Min Sook Lee, Al Jazeera, 6 mai 2018
Beaucoup aiment à penser que le Canada est le pays de la « tolérance » et de la « diversité ». On dit que c’est un État qui défend les droits de la personne et une terre d’opportunités pour ceux qui veulent travailler fort et respecter les règles, qui sont présumées justes. L’une des raisons pour lesquelles le Canada est en mesure de maintenir cette réputation est que ceux qui vivent le mensonge sont réduits au silence. Mon film remet ce mythe en question, en mettant au premier plan les voix de ceux qui ont longtemps été ignorés, marginalisés ou effacés.
Le documentaire, Migrant Dreams, porte principalement sur un groupe de travailleurs agricoles indonésiens amenés au Canada dans le cadre du Programme des travailleurs étrangers temporaires (PTET). Le film vise à documenter le rapport entre le travail, la race, la classe et l’établissement à travers le prisme des programmes de travailleurs migrants du pays.
Aujourd’hui, plus de 500 000 travailleurs migrants, provenant de plus de 80 pays, ont un statut temporaire au Canada. De ce nombre, environ 110 000 sont à bas salaire et attachés, dans la possibilité de changer, à un emploi, un emplacement et un employeur.
Le gouvernement fédéral gère toute une gamme de programmes de travail pour les travailleurs migrants, les nounous, les nettoyeurs, les travailleurs de la restauration rapide – qui relèvent tous du PTET. Ces programmes offrent aux employeurs l’accès à une main-d’œuvre « non libre », et c’est leur statut même de « non-libre » qui rend ces travailleurs rentables. En Ontario, la capitale de l’agriculture en serre en Amérique du Nord, cette main-d’œuvre subventionne l’expansion de cette industrie à la hauteur d’un milliard de dollars. Les travailleurs sont liés à leurs employeurs pendant la durée de leur emploi.
C’est un système qui invite à l’abus : salaires impayés, accès limité à des soins de santé opportuns, conditions de travail dangereuses, logements surpeuplés, conditions de travail abusives, déductions salariales douteuses et non-paiement des heures supplémentaires accumulées.

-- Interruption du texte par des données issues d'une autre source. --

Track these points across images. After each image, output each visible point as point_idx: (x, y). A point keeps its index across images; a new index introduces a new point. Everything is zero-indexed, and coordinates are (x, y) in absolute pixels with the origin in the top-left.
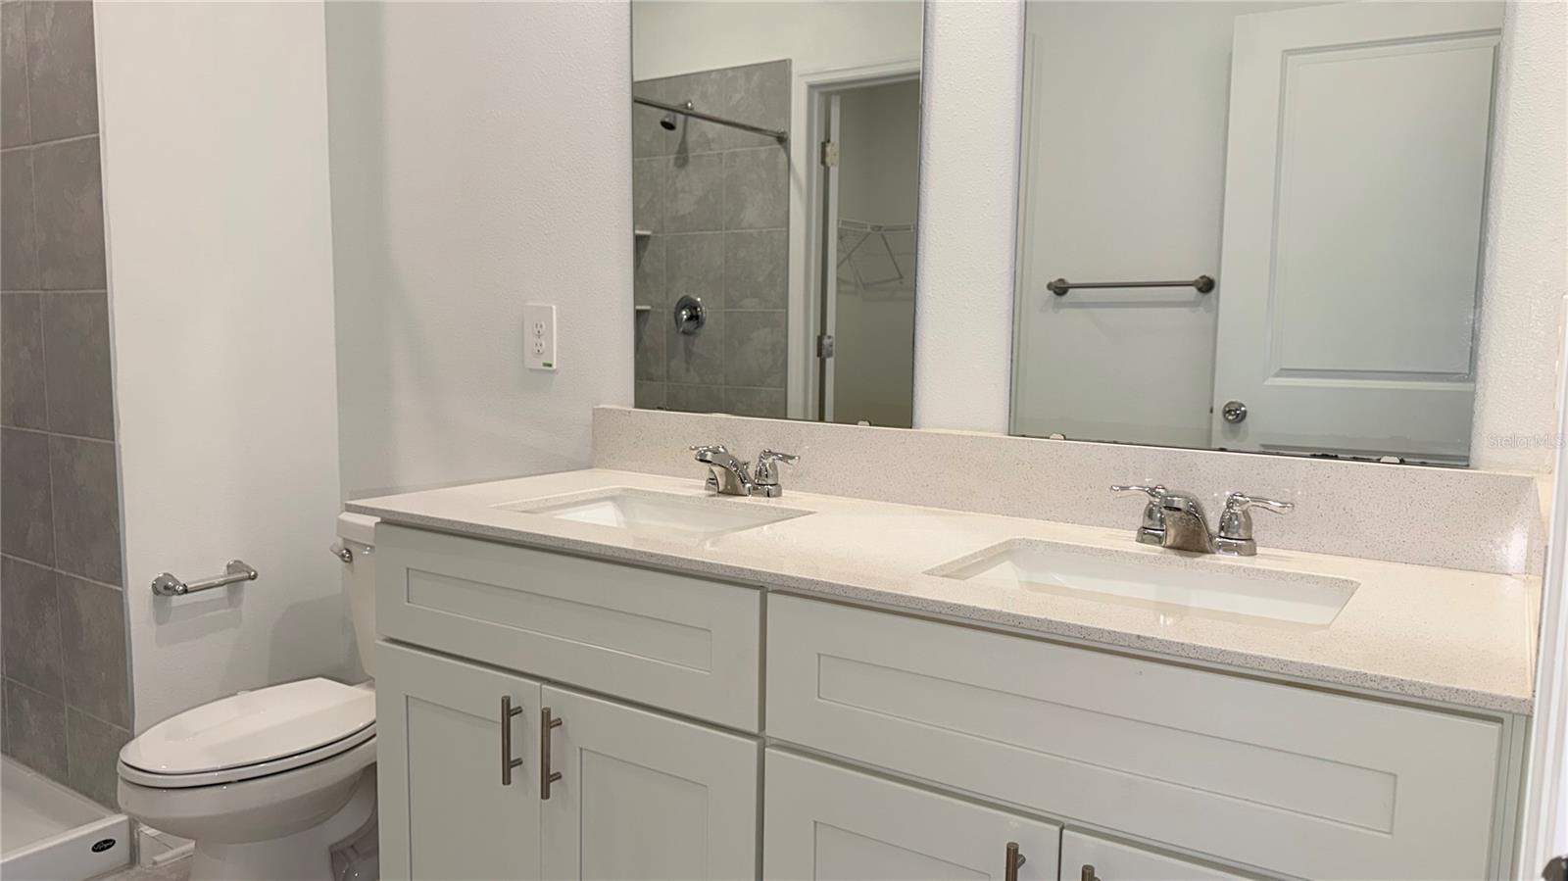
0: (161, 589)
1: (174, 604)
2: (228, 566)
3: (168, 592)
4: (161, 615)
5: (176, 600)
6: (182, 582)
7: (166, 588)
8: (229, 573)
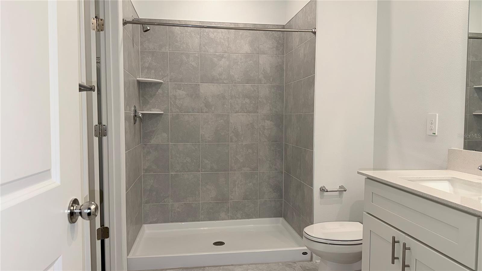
0: (322, 190)
1: (325, 194)
2: (340, 187)
3: (323, 191)
4: (322, 197)
5: (326, 193)
6: (327, 189)
7: (323, 190)
8: (339, 189)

Les problèmes rencontrés par ces travailleurs sont systémiques; ils ne sont pas le résultat de la « pomme pourrie » dans le « bon panier ». Le programme légifère l’inégalité.

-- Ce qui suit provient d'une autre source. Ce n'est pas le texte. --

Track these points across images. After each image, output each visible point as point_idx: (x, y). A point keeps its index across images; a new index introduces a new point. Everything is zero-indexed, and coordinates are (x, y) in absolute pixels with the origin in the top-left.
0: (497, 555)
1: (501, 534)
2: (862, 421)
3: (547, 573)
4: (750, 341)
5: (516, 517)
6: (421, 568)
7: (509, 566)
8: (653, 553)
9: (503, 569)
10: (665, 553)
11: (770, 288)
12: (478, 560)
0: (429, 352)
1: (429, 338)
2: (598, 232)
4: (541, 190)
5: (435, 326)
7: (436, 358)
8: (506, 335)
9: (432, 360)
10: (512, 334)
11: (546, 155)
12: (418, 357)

Une dimension particulièrement flagrante du PTET concerne les frais de recrutement. Bon nombre de travailleurs migrants ont payé des frais allant de 6 000 $ à 12 000 $ à des recruteurs ou à des courtiers pour travailler dans le cadre du programme. Avec des frais si élevés, certains arrivent lourdement endettés.
Les programmes de travail temporaire des travailleurs migrants ont connu une expansion exponentielle au fil des ans, remplaçant de fait les voies d’immigration au Canada, poursuivant une tradition bien établie. En 1872, le Canada adoptait la Dominions Land Act afin de donner 160 acres de terres gratuites aux colons européens. Moins de dix ans plus tard, en 1885, le Canada imposait la Loi sur l’immigration chinoise, pour dissuader les Chinois d’y entrer et leur imposer une taxe d’entrée de 50 $. Les programmes de travail des migrants exposent la construction coloniale du Canada. Ils créent des catégories de citoyens et de non-citoyens avec des ensembles de droits et de privilèges correspondants. Ils normalisent le racisme de la citoyenneté comme une forme de construction d’une nation « suprémaciste ».